Compte tenu de cette faible prise en charge du risque décès par la Sécurité sociale, la perte de revenu du foyer du salarié suite à un décès peut s'avérer particulièrement impactante pour les ayants droit des salariés cadres.

Par conséquent, afin de compenser cette perte de ressources, l'article 7 de la Convention collective nationale de retraite et de prévoyance des cadres oblige l'employeur à verser une cotisation à hauteur de 1,50 % de la tranche A pour ses salariés cadres articles 4 et 4bis. Cette cotisation est affectée par priorité à la couverture décès : à cet égard, "l'affectation par priorité" signifie que plus de la moitié (0,75 %) de cette cotisation obligatoire doit être consacrée au financement de la garantie décès des cadres, le surplus pouvant être affecté à d'autres avantages de prévoyance tels que le risque invalidité.

L'employeur qui ne justifie pas cotiser à hauteur de 1,5 % au titre de la prévoyance des cadres et/ou ne justifie pas d'une affectation de la cotisation à hauteur de 0,75 % sur le risque décès peut être condamné au versement au titre d'un capital décès, d'une somme forfaitaire, égale à 3 fois le plafond annuel de la Sécurité sociale.

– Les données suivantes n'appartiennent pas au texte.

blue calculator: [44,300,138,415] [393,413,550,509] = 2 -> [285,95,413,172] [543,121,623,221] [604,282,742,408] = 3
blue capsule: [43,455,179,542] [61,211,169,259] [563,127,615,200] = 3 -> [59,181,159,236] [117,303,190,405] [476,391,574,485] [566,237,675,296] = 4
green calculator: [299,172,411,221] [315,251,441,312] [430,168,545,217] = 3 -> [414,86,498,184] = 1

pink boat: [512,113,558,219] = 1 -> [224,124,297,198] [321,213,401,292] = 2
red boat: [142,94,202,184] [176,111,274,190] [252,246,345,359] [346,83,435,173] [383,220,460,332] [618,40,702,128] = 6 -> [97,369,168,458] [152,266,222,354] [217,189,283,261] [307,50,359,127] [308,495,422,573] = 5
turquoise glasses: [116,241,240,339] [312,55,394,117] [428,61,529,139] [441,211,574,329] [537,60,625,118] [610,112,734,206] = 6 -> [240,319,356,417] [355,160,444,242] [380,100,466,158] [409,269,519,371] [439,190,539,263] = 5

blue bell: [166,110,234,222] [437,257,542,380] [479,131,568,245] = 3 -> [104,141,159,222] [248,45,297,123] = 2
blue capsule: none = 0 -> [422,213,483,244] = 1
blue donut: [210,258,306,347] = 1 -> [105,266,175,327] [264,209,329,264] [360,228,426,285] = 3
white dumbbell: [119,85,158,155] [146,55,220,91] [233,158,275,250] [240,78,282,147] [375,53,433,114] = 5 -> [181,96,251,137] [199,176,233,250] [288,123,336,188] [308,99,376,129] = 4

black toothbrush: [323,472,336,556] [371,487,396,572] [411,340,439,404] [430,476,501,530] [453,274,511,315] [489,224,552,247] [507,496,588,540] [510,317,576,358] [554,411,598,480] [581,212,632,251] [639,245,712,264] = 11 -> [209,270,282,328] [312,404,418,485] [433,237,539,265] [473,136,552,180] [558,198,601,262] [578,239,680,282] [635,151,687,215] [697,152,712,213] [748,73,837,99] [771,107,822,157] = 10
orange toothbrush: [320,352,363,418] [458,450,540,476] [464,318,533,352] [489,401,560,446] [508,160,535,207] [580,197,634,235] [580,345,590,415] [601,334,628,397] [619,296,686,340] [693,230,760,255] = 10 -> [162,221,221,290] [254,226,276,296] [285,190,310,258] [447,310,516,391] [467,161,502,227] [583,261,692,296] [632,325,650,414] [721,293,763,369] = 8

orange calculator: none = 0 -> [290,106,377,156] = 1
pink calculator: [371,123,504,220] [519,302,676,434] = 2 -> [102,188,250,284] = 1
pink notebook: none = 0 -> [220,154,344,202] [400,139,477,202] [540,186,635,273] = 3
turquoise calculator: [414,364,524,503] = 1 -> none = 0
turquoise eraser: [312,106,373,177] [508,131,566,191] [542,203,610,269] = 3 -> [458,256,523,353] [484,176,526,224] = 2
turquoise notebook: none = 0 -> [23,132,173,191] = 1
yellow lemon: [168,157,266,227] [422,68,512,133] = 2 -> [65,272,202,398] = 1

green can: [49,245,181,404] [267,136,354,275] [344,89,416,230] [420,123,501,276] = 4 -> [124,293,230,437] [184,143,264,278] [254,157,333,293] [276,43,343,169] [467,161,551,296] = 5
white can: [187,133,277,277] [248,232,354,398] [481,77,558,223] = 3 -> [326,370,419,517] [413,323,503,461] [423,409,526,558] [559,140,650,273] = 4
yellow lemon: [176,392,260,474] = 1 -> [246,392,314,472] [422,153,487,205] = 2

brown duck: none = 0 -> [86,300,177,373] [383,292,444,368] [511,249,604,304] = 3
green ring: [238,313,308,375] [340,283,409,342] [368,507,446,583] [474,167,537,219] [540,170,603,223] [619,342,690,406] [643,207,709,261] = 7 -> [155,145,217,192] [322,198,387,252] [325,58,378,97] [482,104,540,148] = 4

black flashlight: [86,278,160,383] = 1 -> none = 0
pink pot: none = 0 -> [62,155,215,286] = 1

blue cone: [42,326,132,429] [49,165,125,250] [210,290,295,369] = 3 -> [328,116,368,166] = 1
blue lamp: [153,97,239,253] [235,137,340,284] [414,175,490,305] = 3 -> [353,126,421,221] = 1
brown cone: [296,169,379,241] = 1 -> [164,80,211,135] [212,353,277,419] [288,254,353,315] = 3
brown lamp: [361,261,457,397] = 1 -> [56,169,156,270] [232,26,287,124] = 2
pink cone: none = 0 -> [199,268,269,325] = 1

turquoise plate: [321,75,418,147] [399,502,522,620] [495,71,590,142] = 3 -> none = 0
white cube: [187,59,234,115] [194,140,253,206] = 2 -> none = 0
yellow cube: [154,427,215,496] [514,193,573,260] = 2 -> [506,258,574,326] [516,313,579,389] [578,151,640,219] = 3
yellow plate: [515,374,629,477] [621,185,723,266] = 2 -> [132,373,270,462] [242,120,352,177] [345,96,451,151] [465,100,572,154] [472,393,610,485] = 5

Cette cotisation, à la charge exclusive de l'employeur, se traduit par le versement d'un capital et/ou d'une rente (lemontant des prestations non défini par la CCN de mars 1947). Cette obligation conventionnelle est gérée par les organismes complémentaires de prévoyance.

La CCN de 1947 a disparu au 31 décembre 2018. L'obligation sur la prévoyance des cadres a néanmoins été maintenue par l'ANI du 17 novembre 2017, relatif à la prévoyance des cadres.

 

Les prestations versées aux ayants droit du salarié

Les prestations versées en cas de décès par l'organisme de prévoyance grâce aux cotisations de l'employeur sont généralement déterminées en fonction de la rémunération de l'assuré décédé. Elles peuvent prendre différentes formes selon les régimes mis en place par l'entreprise :

  • Capital décès. Il compense la perte de revenu du foyer (souvent en % du salaire brut annuel). Ce capital peut être majoré en cas de décès accidentel et-ou en fonction du nombre d'enfants à charge ou de la situation maritale du salarié décédé (célibataire, marié, pacsé …) ;
  • "Double effet". En cas de décès simultané ou postérieur du conjoint survivant, le "double effet" permet le versement d'un second capital ou d'une rente éducation (sous certaines conditions) ;
  • Rente éducation. Elle est versée aux enfants jusqu'à leur majorité ou la fin de leurs études (avec en principe un âge limite, exemple : 26 ans). En principe, cette garantie est attribuée si l'enfant est fiscalement à charge du salarié à la date de son décès ou reconnu à charge au sens de la Sécurité sociale ;
  • Rente de conjoint. Elle permet de percevoir un revenu de façon temporaire ou viagère. Elle intervient en complément ou à la place du capital décès.

 

La rente de conjoint peut être calculée en fonction :

  • du salaire et de l'âge du salarié au moment de son décès ;
  • ou dans certains contrats de prévoyance, du nombre de points de retraite acquis par le salarié dans les régimes de retraite complémentaire ;
  • Allocation obsèques. Elle couvre en principe les frais d'obsèques contre remise de la facture acquittée.